── DATASET EXTRACT ──

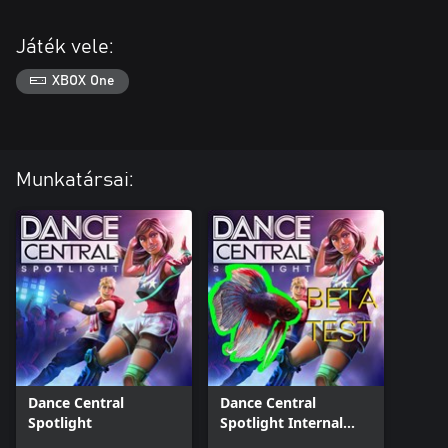
Játék vele:
XBOX One
Munkatársai:
Dance Central
Dance Central
Spotlight
Spotlight Internal
Beta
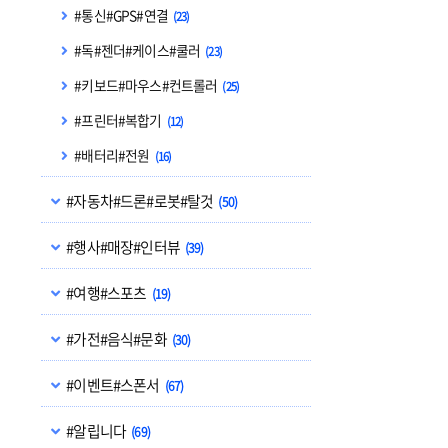
#통신#GPS#연결
(23)
#독#젠더#케이스#쿨러
(23)
#키보드#마우스#컨트롤러
(25)
#프린터#복합기
(12)
#배터리#전원
(16)
#자동차#드론#로봇#탈것
(50)
#행사#매장#인터뷰
(39)
#여행#스포츠
(19)
#가전#음식#문화
(30)
#이벤트#스폰서
(67)
#알립니다
(69)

───

## TASK REQUIREMENTS
Print every entry exactly; omit the pictures.

## RESPONSE BELOW
Játék vele:
XBOX One
Munkatársai:
Dance Central
Dance Central
Spotlight
Spotlight Internal
Beta
#통신#GPS#연결
(23)
#독#젠더#케이스#쿨러
(23)
#키보드#마우스#컨트롤러
(25)
#프린터#복합기
(12)
#배터리#전원
(16)
#자동차#드론#로봇#탈것
(50)
#행사#매장#인터뷰
(39)
#여행#스포츠
(19)
#가전#음식#문화
(30)
#이벤트#스폰서
(67)
#알립니다
(69)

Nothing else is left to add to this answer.